Opinion. Back in 2019, I wrote about the “Tornado,” as the turbocharged inline six-cylinder engine then being development was coded. At that point, the GME 2.0 turbo, coded “Hurricane,” was still in planning. The code names were based on warplanes, as were the Eagle, Apache, and so forth—not past Jeep engines. The Willys/Jeep Tornado engine was an inline six-cylinder with an overhead cam, an advanced design which did not last long on the market. The Willys/Jeep Hurricane engine, in contrast, was a four-cylinder, replacing the “Go-Devil” engine, made from 1950 to 1971. (There was also a Jeep Hurricane concept car in 2005 which is unrelated.)
Allpar readers may recall this blueprint, which I was the first to find and use—and use it I did, becuase there were many rumors of the straight six. Quite recently, indeed, Stellpower was lambasted for “making up” a new engine which, it turns out, was quite real.
The Tornado turned out to be real, but it was given the Hurricane badge which had never been used by the four-cylinder—whose name turned out to be a prosaic and quite long “GME 2.0 liter four-cylinder turbocharged engine” until 2023, when it suddenly became the “Hurricane4.”
Meanwhile, the 5.7 was rumored to be getting a major upgrade even before 2019, to boost fuel economy ratings and to keep emissions in check as the rules got ever tighter. Fuel economy was, though you’d never know it in 2019-22, a serious concern as FCA US gave more and more money to Tesla in return for fuel-economy credits. Those millions would come back to haunt today’s Dodge, Chrysler, and Ram as they prepare to do battle with the all-electric company.

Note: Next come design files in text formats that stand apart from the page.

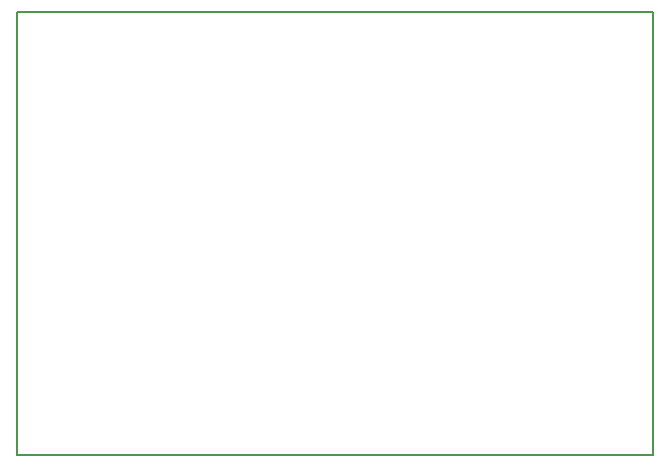
<source format=gm1>
G04 MADE WITH FRITZING*
G04 WWW.FRITZING.ORG*
G04 DOUBLE SIDED*
G04 HOLES PLATED*
G04 CONTOUR ON CENTER OF CONTOUR VECTOR*
%ASAXBY*%
%FSLAX23Y23*%
%MOIN*%
%OFA0B0*%
%SFA1.0B1.0*%
%ADD10R,2.126280X1.482720*%
%ADD11C,0.008000*%
%ADD10C,0.008*%
%LNCONTOUR*%
G90*
G70*
G54D10*
G54D11*
X4Y1479D02*
X2122Y1479D01*
X2122Y4D01*
X4Y4D01*
X4Y1479D01*
D02*
G04 End of contour*
M02*
</source>
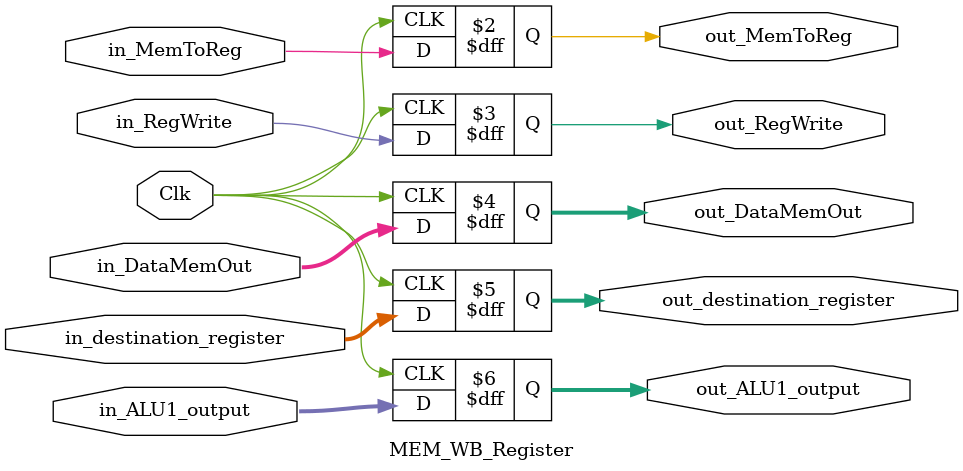
<source format=v>
`timescale 1ns / 1ps


module MEM_WB_Register(Clk, in_DataMemOut, in_destination_register, in_ALU1_output, in_MemToReg, in_RegWrite,
                       out_DataMemOut, out_destination_register, out_ALU1_output, out_MemToReg, out_RegWrite);
                       
                       
input Clk, in_MemToReg, in_RegWrite;
input [31:0] in_DataMemOut, in_destination_register, in_ALU1_output;

output reg out_MemToReg, out_RegWrite;
output reg [31:0]  out_DataMemOut, out_destination_register, out_ALU1_output;

    always @ (posedge Clk)  begin
        out_DataMemOut           <= in_DataMemOut; 
        out_destination_register <= in_destination_register; 
        out_ALU1_output          <= in_ALU1_output;
        out_MemToReg             <= in_MemToReg;
        out_RegWrite             <= in_RegWrite;
    
    end


endmodule

</source>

That brings us to today, when there is a 5.7 liter Hemi V8 nudging up against 400 horsepower, and a Hurricane (née Tornado) Six easily beating that number—and another edging out the “392” (6.4 V8) in power and torque. For the moment, the Hurricanes are only used in the Jeep Grand Cherokee and Wagoneer families; the Hemi is still in those families, and in Ram pickups and Dodger and Chrysler cars as well. The Hemi is likely cheaper to build, but the Hurricane is smaller, lighter, and able to get 10% better gas mileage—which adds up quickly when a company is trying to stop buying emissions credits.
The straight-six fits into tight spaces, be design; only slightly longer than the four-cylinder, it could be used in transverse mounts, though it’s not likely those are planned. The main targets were originally Ram pickups and Jeeps, with the option of no-expense-spared variants in Alfa Romeos and Maseratis (though the latter is unlikely now). Later, the company started planning at least the LB Challenger with this engine; likely the Charger and maybe 300 were also on the list for these new twin-turbo powerplants. The context for these plans was another plan—phasing out Hemi V8s by 2024.
The replacements for the Charger and Challenger are being developed knowing that these engines are available, alongside battery-electric versions of the same cars. The question remains, will the Hemi stick with us after all, or will Chrysler believe those fans who say it’s a V8 or nothing?
Even now, they’re not likely to create a whole new V8 just for these customers; and there are no rumors supporting that idea. The Hurricane Six may well be the last all-new gasoline engine coming out of Auburn Hills. What’s more, the Hurricane Six is made in Saltillo, Mexico, where every Hemi is made; so keeping the existing Hemis probably means fewer sixes.
For the Hemi to survive, company leaders would have to decide that:
- The power gains and 10% fuel-economy increase of the twin-turbo six are not equal to the marketing cache and lower cost of the Hemi V8
- FCA US has enough fuel-economy headroom from BEVs and PHEVs to avoid paying Tesla for gas-mileage credits
- The Hemi V8 can continue to beat emissions rules for a few years
- The Hemi V8 can fit into the next-generation cars without making them bigger, heavier, or pricier than a six-only strategy (this of course doesn’t affect Ram sales)
To deal with #2, the company could develop a more serious hybrid-Hemi setup than the one Ram currently uses. Still, that might only keep the Hemi in Ram pickups.
It’s also possible that the Hurricane Six will simply replace the Hemi V8 as the turbo-fours replaced the old 318 and 360 in cars—though never in pickups.
One other thought: if the Hemi does leave, the next to go would probably be the Pentastar V6. It’s possible that, by 2026, Chrysler will have made its last V-engine, and that Dodge and Chrysler will be back where they started—with inline four and six cylinder engines.